Segment Open
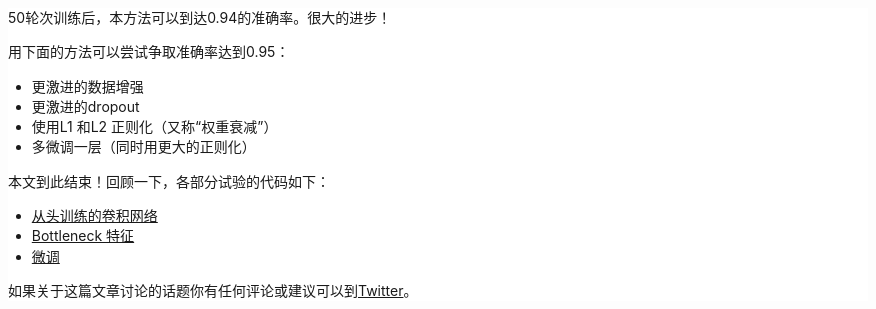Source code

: 50轮次训练后，本方法可以到达0.94的准确率。很大的进步！

用下面的方法可以尝试争取准确率达到0.95：

* 更激进的数据增强
* 更激进的dropout
* 使用L1 和L2 正则化（又称“权重衰减”）
* 多微调一层（同时用更大的正则化）

本文到此结束！回顾一下，各部分试验的代码如下：

* [从头训练的卷积网络](https://gist.github.com/fchollet/0830affa1f7f19fd47b06d4cf89ed44d)
* [Bottleneck 特征](https://gist.github.com/fchollet/f35fbc80e066a49d65f1688a7e99f069)
* [微调](https://gist.github.com/fchollet/7eb39b44eb9e16e59632d25fb3119975)

如果关于这篇文章讨论的话题你有任何评论或建议可以到[Twitter](https://twitter.com/fchollet)。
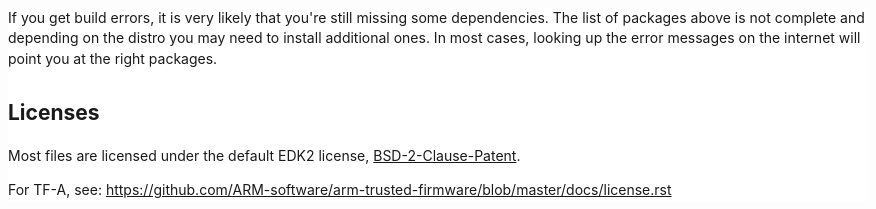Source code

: If you get build errors, it is very likely that you're still missing some dependencies. The list of packages above is not complete and depending on the distro you may need to install additional ones. In most cases, looking up the error messages on the internet will point you at the right packages.

## Licenses
Most files are licensed under the default EDK2 license, [BSD-2-Clause-Patent](https://github.com/tianocore/edk2/blob/master/License.txt).

For TF-A, see: <https://github.com/ARM-software/arm-trusted-firmware/blob/master/docs/license.rst>
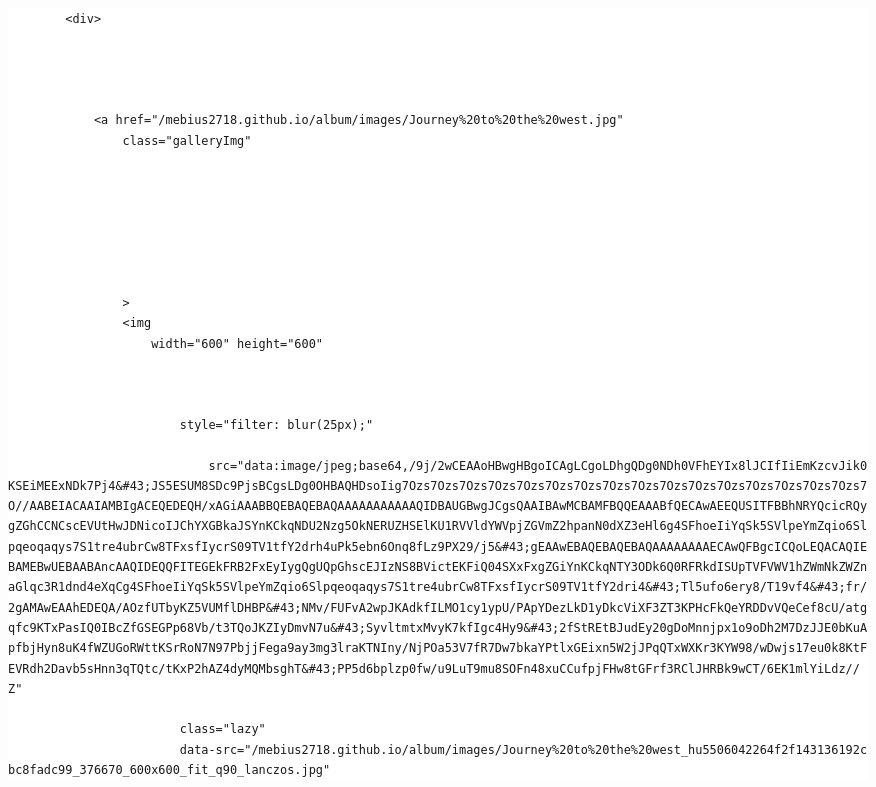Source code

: 	
		
		
				
			
			
			
				
			

			
			
				
					
				
			


			
			
			
				
				
				
				
				
				
				
				
			

			
			


			<div>
				
				
					
				
				<a href="/mebius2718.github.io/album/images/Journey%20to%20the%20west.jpg" 
					class="galleryImg"
					
						

						

						
					
					>
					<img			
						width="600" height="600"

						
							
							style="filter: blur(25px);"
							
								src="data:image/jpeg;base64,/9j/2wCEAAoHBwgHBgoICAgLCgoLDhgQDg0NDh0VFhEYIx8lJCIfIiEmKzcvJik0KSEiMEExNDk7Pj4&#43;JS5ESUM8SDc9PjsBCgsLDg0OHBAQHDsoIig7Ozs7Ozs7Ozs7Ozs7Ozs7Ozs7Ozs7Ozs7Ozs7Ozs7Ozs7Ozs7Ozs7Ozs7Ozs7Ozs7O//AABEIACAAIAMBIgACEQEDEQH/xAGiAAABBQEBAQEBAQAAAAAAAAAAAQIDBAUGBwgJCgsQAAIBAwMCBAMFBQQEAAABfQECAwAEEQUSITFBBhNRYQcicRQygZGhCCNCscEVUtHwJDNicoIJChYXGBkaJSYnKCkqNDU2Nzg5OkNERUZHSElKU1RVVldYWVpjZGVmZ2hpanN0dXZ3eHl6g4SFhoeIiYqSk5SVlpeYmZqio6Slpqeoqaqys7S1tre4ubrCw8TFxsfIycrS09TV1tfY2drh4uPk5ebn6Onq8fLz9PX29/j5&#43;gEAAwEBAQEBAQEBAQAAAAAAAAECAwQFBgcICQoLEQACAQIEBAMEBwUEBAABAncAAQIDEQQFITEGEkFRB2FxEyIygQgUQpGhscEJIzNS8BVictEKFiQ04SXxFxgZGiYnKCkqNTY3ODk6Q0RFRkdISUpTVFVWV1hZWmNkZWZnaGlqc3R1dnd4eXqCg4SFhoeIiYqSk5SVlpeYmZqio6Slpqeoqaqys7S1tre4ubrCw8TFxsfIycrS09TV1tfY2dri4&#43;Tl5ufo6ery8/T19vf4&#43;fr/2gAMAwEAAhEDEQA/AOzfUTbyKZ5VUMflDHBP&#43;NMv/FUFvA2wpJKAdkfILMO1cy1ypU/PApYDezLkD1yDkcViXF3ZT3KPHcFkQeYRDDvVQeCef8cU/atgqfc9KTxPasIQ0IBcZfGSEGPp68Vb/t3TQoJKZIyDmvN7u&#43;SyvltmtxMvyK7kfIgc4Hy9&#43;2fStREtBJudEy20gDoMnnjpx1o9oDh2M7DzJJE0bKuApfbjHyn8uK4fWZUGoRWttKSrRoN7N97PbjjFega9ay3mg3lraKTNIny/NjPOa53V7fR7Dw7bkaYPtlxGEixn5W2jJPqQTxWXKr3KYW98/wDwjs17eu0k8KtFEVRdh2Davb5sHnn3qTQtc/tKxP2hAZ4dyMQMbsghT&#43;PP5d6bplzp0fw/u9LuT9mu8SOFn48xuCCufpjFHw8tGFrf3RClJHRBk9wCT/6EK1mlYiLdz//Z"
							
							class="lazy"
							data-src="/mebius2718.github.io/album/images/Journey%20to%20the%20west_hu5506042264f2f143136192cbc8fadc99_376670_600x600_fit_q90_lanczos.jpg"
Segment Closed
* **Work task**:
State, as a bare number, how many lines of the material contain "fchollet".

* **Exercise solution**:
4